When embedding deep links (like myapp://screen?id=123) as URL parameters, you must component-encode the entire deep link. Otherwise, the ://, ?, and = in the deep link break the parent URL's structure.
Invalid URI format errors occur when URLs contain unencoded spaces, Unicode characters, or structural characters in wrong positions. Common fixes: encode spaces as %20, encode Unicode to UTF-8 percent sequences, and properly escape query parameters. Our website URL sanitizer handles all of these.
Check mobile browser fingerprints with our Browser Info Tool. Verify email links with our Email Verifier. Read our digital footprint guide.
%XX. Use our URL string escape tool.xn-- format. Use our Punycode Converter.Quick Rule: Domain part → Punycode. Path and query → URL encoding. Binary data in text → Base64. Never mix them up.
Open redirect vulnerabilities allow attackers to craft URLs on trusted domains that redirect to malicious sites. Encoded redirect parameters hide the destination: ?redirect=%68%74%74%70%3A%2F%2F%65%76%69%6C%2E%63%6F%6D decodes to http://evil.com. Always decode redirect URLs before processing.
Verify domain ownership with our WHOIS Lookup. Scan ports with our Port Scanner. Check for disposable emails used in phishing with our Temp Email Checker. Read our fix 550 RBL errors guide and IP reputation for bulk email.
A URL encoder decoder online converts unsafe characters to %XX percent-encoded format for safe HTTP use, or decodes encoded strings. Our percent encoding tool supports RFC 3986, component encoding, double-decode, and batch mode.
%20 is the hexadecimal encoding of a space character per RFC 3986. URLs cannot contain literal spaces. Use our URL percent decoder to convert %20 back to spaces for readability.
Use our encoder to percent-encode special characters in landing URLs and UTM tracking parameters. Characters like &, =, and spaces must be encoded in parameter values. This ensures Google Ads tracking and redirect safety work correctly.

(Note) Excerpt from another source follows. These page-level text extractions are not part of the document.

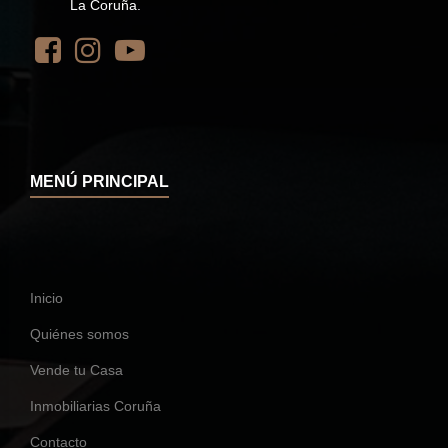
La Coruña.
MENÚ PRINCIPAL
Inicio
Quiénes somos
Vende tu Casa
Inmobiliarias Coruña
Contacto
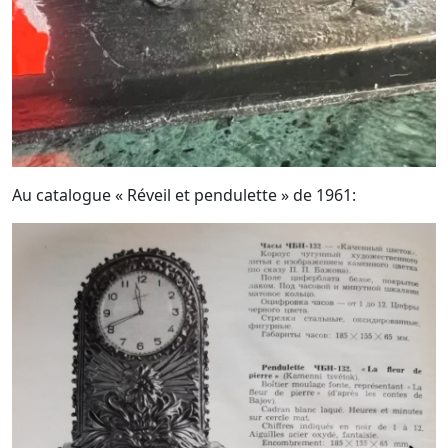
Au catalogue « Réveil et pendulette » de 1961:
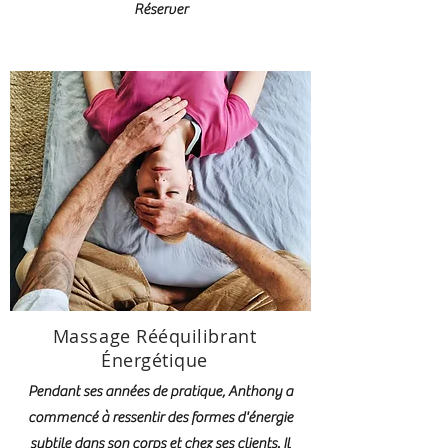
Réserver
Massage Rééquilibrant
Énergétique
Pendant ses années de pratique, Anthony a
commencé à ressentir des formes d'énergie
subtile dans son corps et chez ses clients. Il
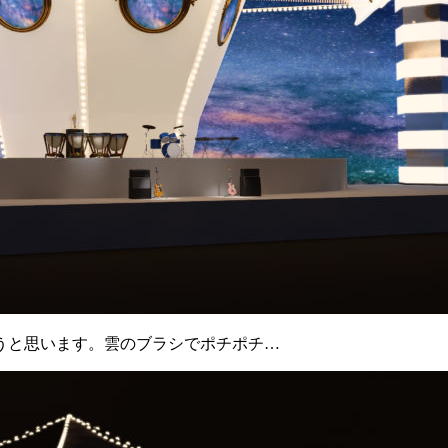
うと思います。雲のブラシでポチポチ…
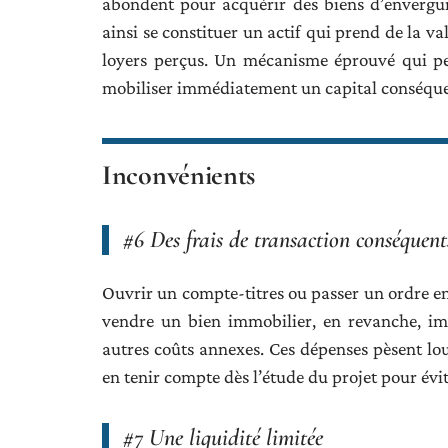
abondent pour acquérir des biens d’envergur
ainsi se constituer un actif qui prend de la v
loyers perçus. Un mécanisme éprouvé qui pe
mobiliser immédiatement un capital conséque
Inconvénients
#6 Des frais de transaction conséquent
Ouvrir un compte-titres ou passer un ordre en
vendre un bien immobilier, en revanche, imp
autres coûts annexes. Ces dépenses pèsent lour
en tenir compte dès l’étude du projet pour évi
#7 Une liquidité limitée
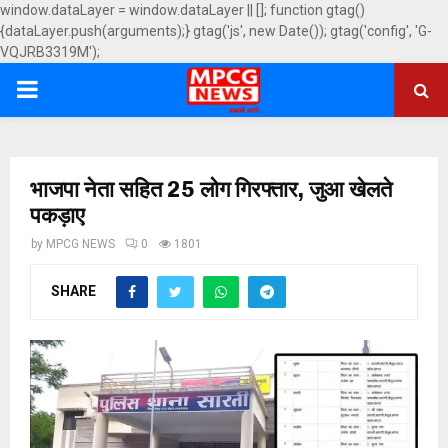
window.dataLayer = window.dataLayer || []; function gtag()
{dataLayer.push(arguments);} gtag('js', new Date()); gtag('config', 'G-
VQJRB3319M');
PRIMARY
MENU
भाजपा नेता सहित 25 लोग गिरफ्तार, जुआ खेलते
पकड़ाए
by
MPCG NEWS
0
1801
SHARE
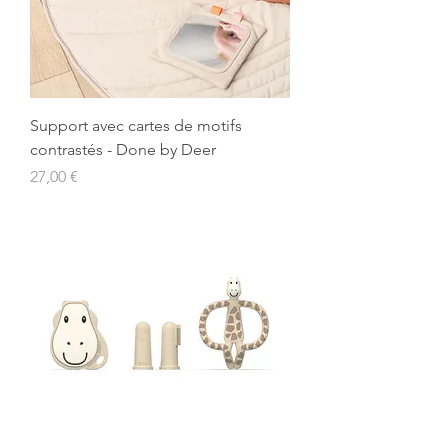
Support avec cartes de motifs
contrastés - Done by Deer
Prix
27,00 €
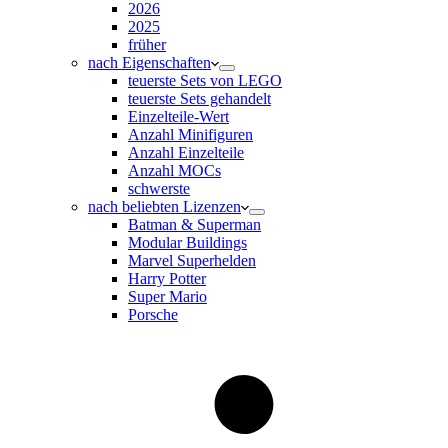
2026
2025
früher
nach Eigenschaften
teuerste Sets von LEGO
teuerste Sets gehandelt
Einzelteile-Wert
Anzahl Minifiguren
Anzahl Einzelteile
Anzahl MOCs
schwerste
nach beliebten Lizenzen
Batman & Superman
Modular Buildings
Marvel Superhelden
Harry Potter
Super Mario
Porsche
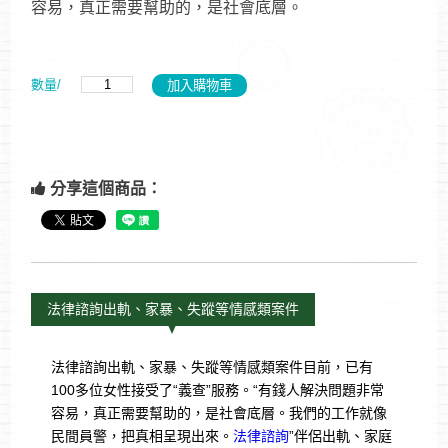
容易，真正需要幫助的，是社會底層。
數量/
分享這個商品：
法律諮詢出軌、家暴、失蹤等情感類案件
法律諮詢出軌、家暴、失蹤等情感類案件目前，已有
100多位女性接受了“義查”服務。“有錢人解決問題非常
容易，真正需要幫助的，是社會底層。我們的工作就像
民間員警，把真相呈現出來。
法律諮詢
”伴侶出軌、家庭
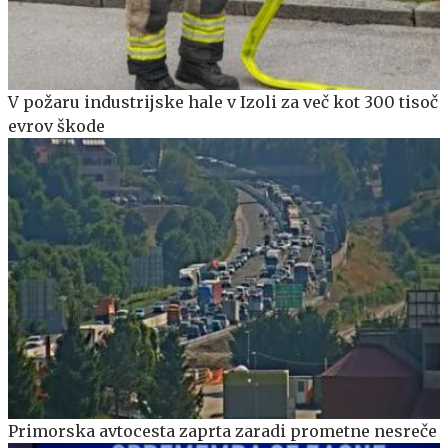
V požaru industrijske hale v Izoli za več kot 300 tisoč
evrov škode
Primorska avtocesta zaprta zaradi prometne nesreče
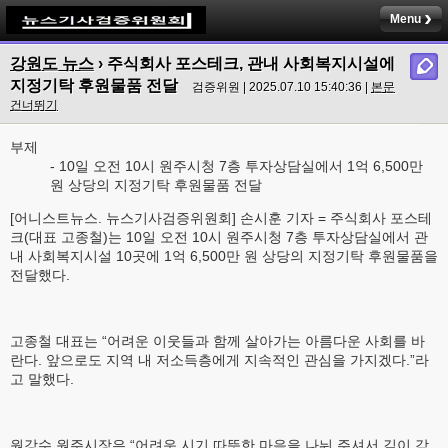
Menu
강원도 뉴스
› 주식회사 포스테크, 관내 사회복지시설에
지정기탁 후원물품 전달
검증위원 | 2025.07.10 15:40:36 |
본문
건너뛰기
부제
- 10일 오전 10시 원주시청 7층 투자상담실에서 1억 6,500만
원 상당의 지정기탁 후원물품 전달
[어니스트뉴스. 뉴스기사검증위원회] 손시훈 기자 = 주식회사 포스테
크(대표 고종철)는 10일 오전 10시 원주시청 7층 투자상담실에서 관
내 사회복지시설 10곳에 1억 6,500만 원 상당의 지정기탁 후원물품을
전달했다.
고종철 대표는 “어려운 이웃들과 함께 살아가는 아름다운 사회를 바
란다. 앞으로도 지역 내 저소득층에게 지속적인 관심을 가지겠다.”라
고 말했다.
원강수 원주시장은 “어려운 시기 따뜻한 마음을 나눠 주셔서 깊이 감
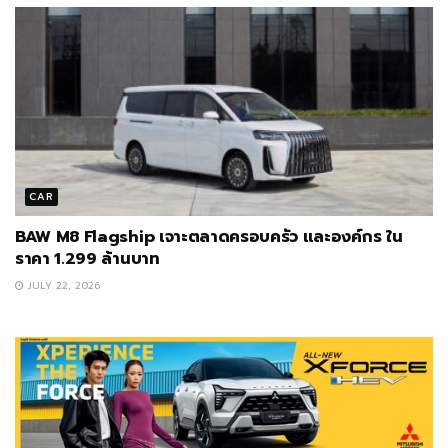
CAR
BAW M8 Flagship เจาะตลาดครอบครัว และองค์กร ใน
ราคา 1.299 ล้านบาท
JULY 22, 2026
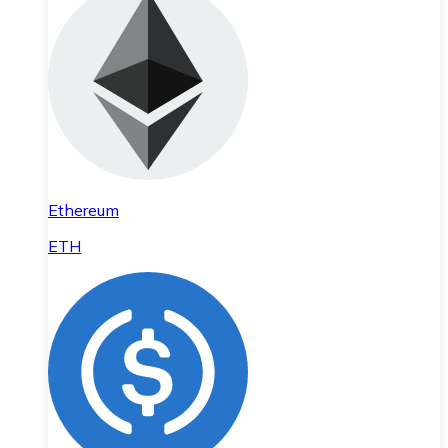
Ethereum
ETH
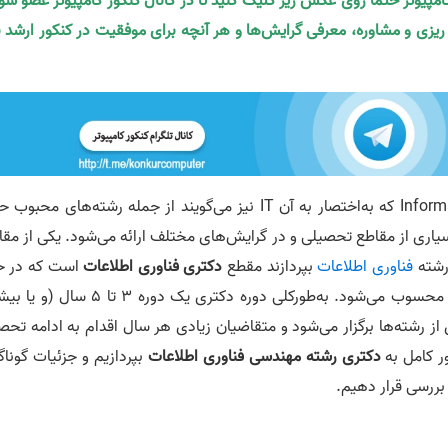
کامپیوتر حتما روی عکس زیر کلیک کنید تا در کانال کنکور کامپیوتر عضو شو
ه ریزی و مشاوره، معرفی گرایش‌ها و هر آنچه برای موفقیت در کنکور ارشد ن
یا Information Technology که به‌اختصار به آن IT نیز می‌گویند از جمله رشته‌های محبو
یاری از مقاطع تحصیلی و در گرایش‌های مختلف ارائه می‌شود. یکی از مقا
رشته
فناوری اطلاعات
بپردازند مقطع
دکتری فناوری اطلاعات
است که در ح
حاضر بالاترین درجه آکادمیک برای این رشته تحصیلی محسوب می‌شود. به‌طورکلی دوره دکتری یک دوره 3 ت
از رشته‌ها برگزار می‌شود و متقاضیان زیادی هر سال اقدام به ادامه تحص
ر کامل به
دکتری رشته مهندسی فناوری اطلاعات
بپردازیم و جزئیات گونا
 بررسی قرار دهیم.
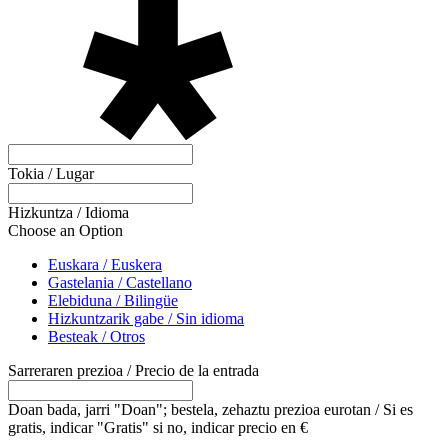
Tokia / Lugar
Hizkuntza / Idioma
Choose an Option
Euskara / Euskera
Gastelania / Castellano
Elebiduna / Bilingüe
Hizkuntzarik gabe / Sin idioma
Besteak / Otros
Sarreraren prezioa / Precio de la entrada
Doan bada, jarri "Doan"; bestela, zehaztu prezioa eurotan / Si es
gratis, indicar "Gratis" si no, indicar precio en €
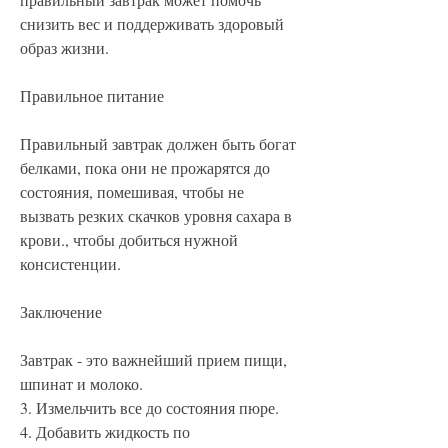
снизить вес и поддерживать здоровый 
образ жизни.
Правильное питание
Правильный завтрак должен быть богат 
белками, пока они не прожарятся до 
состояния, помешивая, чтобы не 
вызвать резких скачков уровня сахара в 
крови., чтобы добиться нужной 
консистенции.
Заключение
Завтрак - это важнейший прием пищи, 
шпинат и молоко.
3. Измельчить все до состояния пюре.
4. Добавить жидкость по 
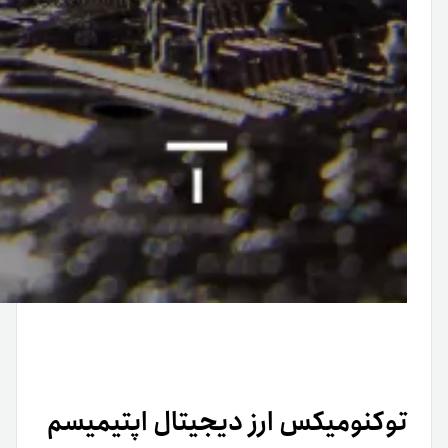
توکنومیکس ارز دیجیتال اپتیمیسم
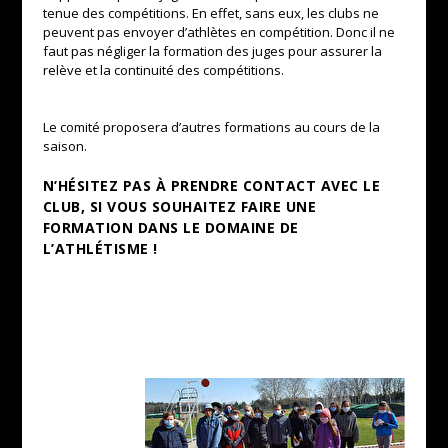
tenue des compétitions. En effet, sans eux, les clubs ne
peuvent pas envoyer d’athlètes en compétition. Donc il ne
faut pas négliger la formation des juges pour assurer la
relève et la continuité des compétitions.
Le comité proposera d’autres formations au cours de la
saison.
N’HÉSITEZ PAS À PRENDRE CONTACT AVEC LE
CLUB, SI VOUS SOUHAITEZ FAIRE UNE
FORMATION DANS LE DOMAINE DE
L’ATHLÉTISME !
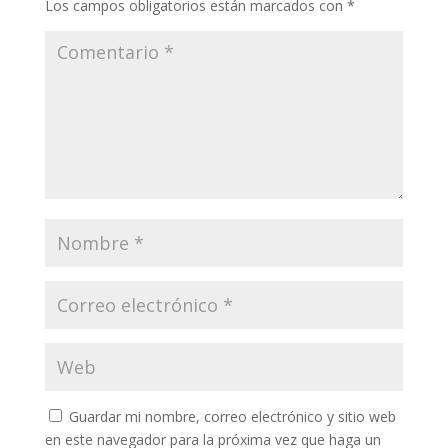
Los campos obligatorios están marcados con
*
Guardar mi nombre, correo electrónico y sitio web
en este navegador para la próxima vez que haga un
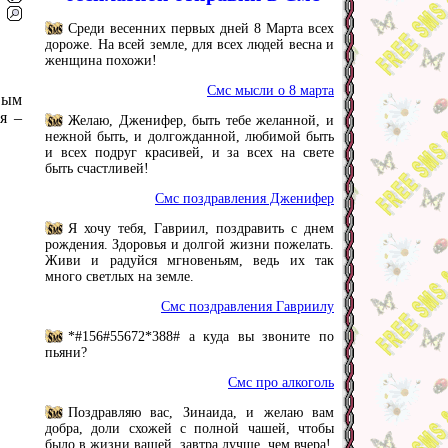
Среди весенних первых дней 8 Марта всех
дороже. На всей земле, для всех людей весна и
женщина похожи!
Смс мысли о 8 марта
вым
я –
Желаю, Дженифер, быть тебе желанной, и
нежной быть, и долгожданной, любимой быть
и всех подруг красивей, и за всех на свете
быть счастливей!
Смс поздравления Дженифер
Я хочу тебя, Гавриил, поздравить с днем
рождения. Здоровья и долгой жизни пожелать.
Живи и радуйся мгновеньям, ведь их так
много светлых на земле.
Смс поздравления Гавриилу
*#156#55672*388# а куда вы звоните по
пьяни?
Смс про алкоголь
Поздравляю вас, Зинаида, и желаю вам
добра, доли схожей с полной чашей, чтобы
было в жизни вашей, завтра лучше, чем вчера!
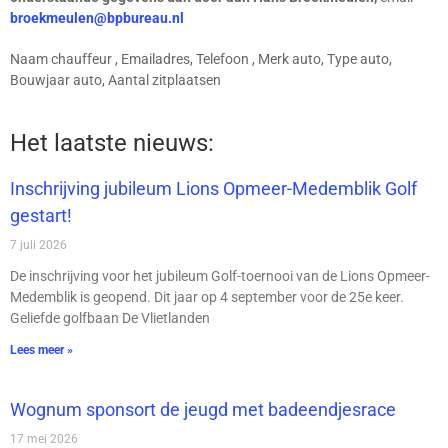
broekmeulen@bpbureau.nl
Naam chauffeur , Emailadres, Telefoon , Merk auto, Type auto,
Bouwjaar auto, Aantal zitplaatsen
Het laatste nieuws:
Inschrijving jubileum Lions Opmeer-Medemblik Golf
gestart!
7 juli 2026
De inschrijving voor het jubileum Golf-toernooi van de Lions Opmeer-
Medemblik is geopend. Dit jaar op 4 september voor de 25e keer.
Geliefde golfbaan De Vlietlanden
Lees meer »
Wognum sponsort de jeugd met badeendjesrace
17 mei 2026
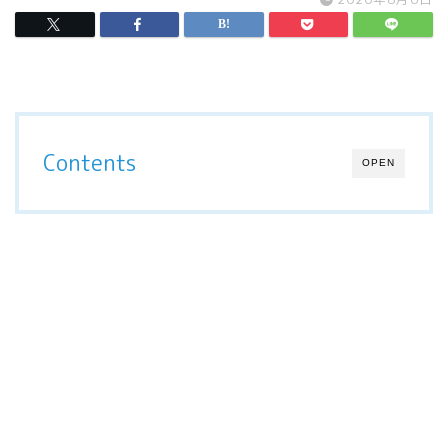
Contents
OPEN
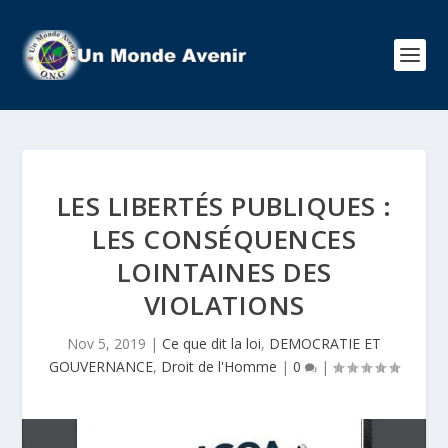
LES LIBERTÉS PUBLIQUES :
LES CONSÉQUENCES
LOINTAINES DES
VIOLATIONS
Nov 5, 2019
|
Ce que dit la loi
,
DEMOCRATIE ET
GOUVERNANCE
,
Droit de l'Homme
|
0
|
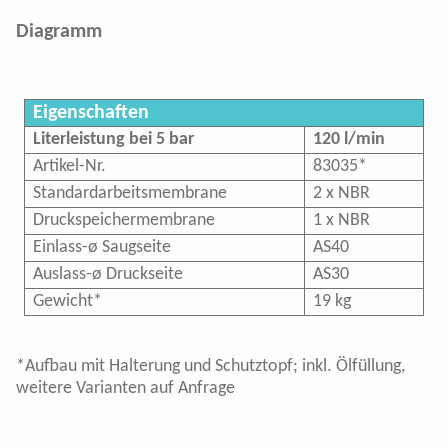
Altek Steck-System & Fittings
Diagramm
Altek Katalog
Membranwechsel
Eigenschaften
Literleistung bei 5 bar
120 l/min
Umrüstung
Artikel-Nr.
83035*
Standardarbeitsmembrane
2 x NBR
Technische Dokumente
Druckspeichermembrane
1 x NBR
Einlass-ø Saugseite
AS40
Aktuelles
/
Termine
Auslass-ø Druckseite
AS30
Gewicht*
19 kg
Unternehmen
Karriere
*Aufbau mit Halterung und Schutztopf; inkl. Ölfüllung,
weitere Varianten auf Anfrage
Kontakt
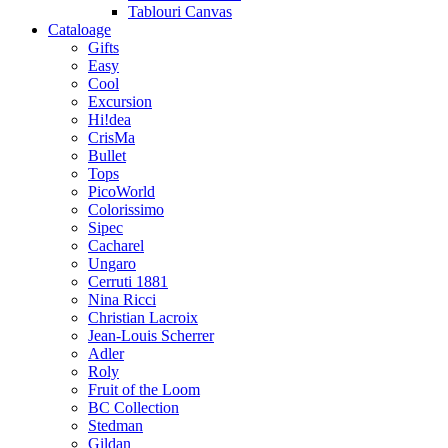
Tablouri Canvas
Cataloage
Gifts
Easy
Cool
Excursion
Hi!dea
CrisMa
Bullet
Tops
PicoWorld
Colorissimo
Sipec
Cacharel
Ungaro
Cerruti 1881
Nina Ricci
Christian Lacroix
Jean-Louis Scherrer
Adler
Roly
Fruit of the Loom
BC Collection
Stedman
Gildan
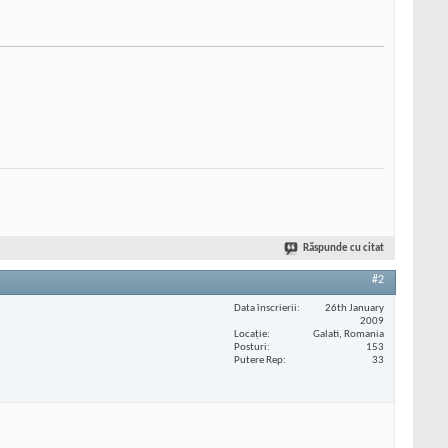
Răspunde cu citat
#2
Data înscrierii
26th January
2009
Locaţie
Galati, Romania
Posturi
153
Putere Rep
33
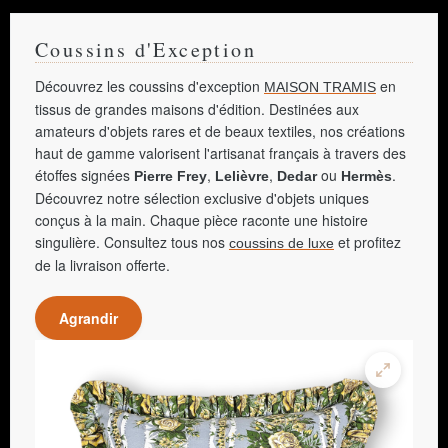
Coussins d'Exception
Découvrez les coussins d'exception
en
MAISON TRAMIS
tissus de grandes maisons d'édition. Destinées aux
amateurs d'objets rares et de beaux textiles, nos créations
haut de gamme valorisent l'artisanat français à travers des
étoffes signées
,
,
ou
.
Pierre Frey
Lelièvre
Dedar
Hermès
Découvrez notre sélection exclusive d'objets uniques
conçus à la main. Chaque pièce raconte une histoire
singulière. Consultez tous nos
et profitez
coussins de luxe
de la livraison offerte.
Agrandir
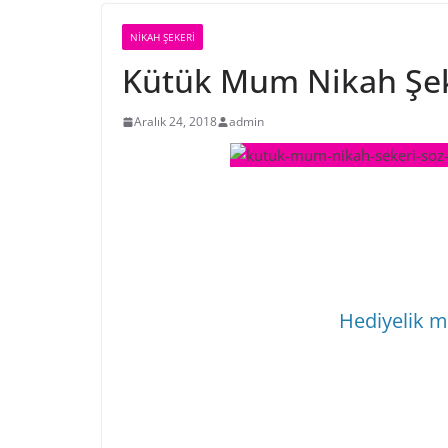
NIKAH ŞEKERI
Kütük Mum Nikah Şek
Aralık 24, 2018
admin
Hediyelik mo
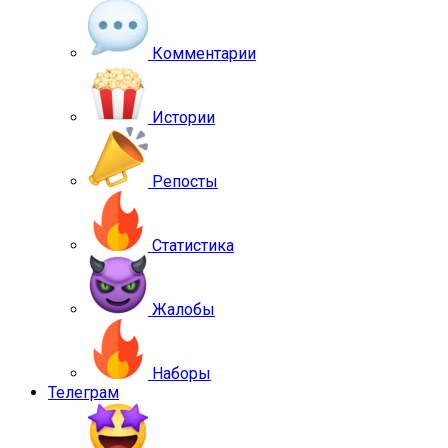
Комментарии
Истории
Репосты
Статистика
Жалобы
Наборы
Телеграм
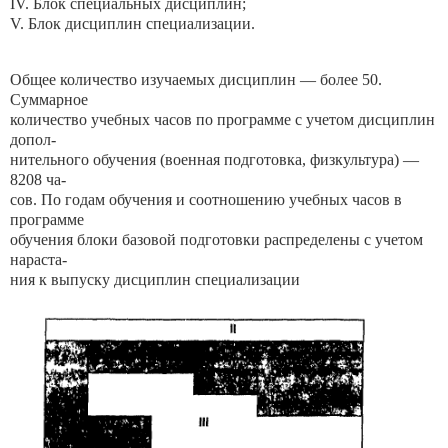
IV. Блок специальных дисциплин;
V. Блок дисциплин специализации.
Общее количество изучаемых дисциплин — более 50.
Суммарное
количество учебных часов по программе с учетом дисциплин
допол-
нительного обучения (военная подготовка, физкультура) —
8208 ча-
сов. По годам обучения и соотношению учебных часов в
программе
обучения блоки базовой подготовки распределены с учетом
нараста-
ния к выпуску дисциплин специализации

Our double-decode runs two decoding passes. This reveals URL obfuscation used in XSS and SQL injection attacks where %25 encodes the percent sign itself (e.g., %2520 → %20 → space).
encodeURI preserves URL structural characters (: / ? #). encodeURIComponent encodes everything — safe for query parameter values. Our tool offers both modes: URL Encode and Component Encode.
Encoding helps but is not sufficient alone. Proper XSS prevention requires encoding + input validation + output escaping + CSP headers. Always decode and validate on the server. Audit headers with our Headers Analyzer.
Use Component Encode on the entire deep link URL before embedding it as a parameter value. This encodes :// and ? to prevent breaking the parent URL. Safely encode deep links like myapp://path → myapp%3A%2F%2Fpath.
Invalid URI errors mean unencoded special characters in URLs. Encode spaces (%20), Unicode to UTF-8 percent sequences, and escape query parameters. Our website URL sanitizer converts any string to a valid encoded URI.
Complete your web development workflow.
Our URL encoder decoder online supports percent-encoding, component encoding, double-decode, and batch processing. RFC 3986 compliant. The best online tool to decode double-encoded URLs.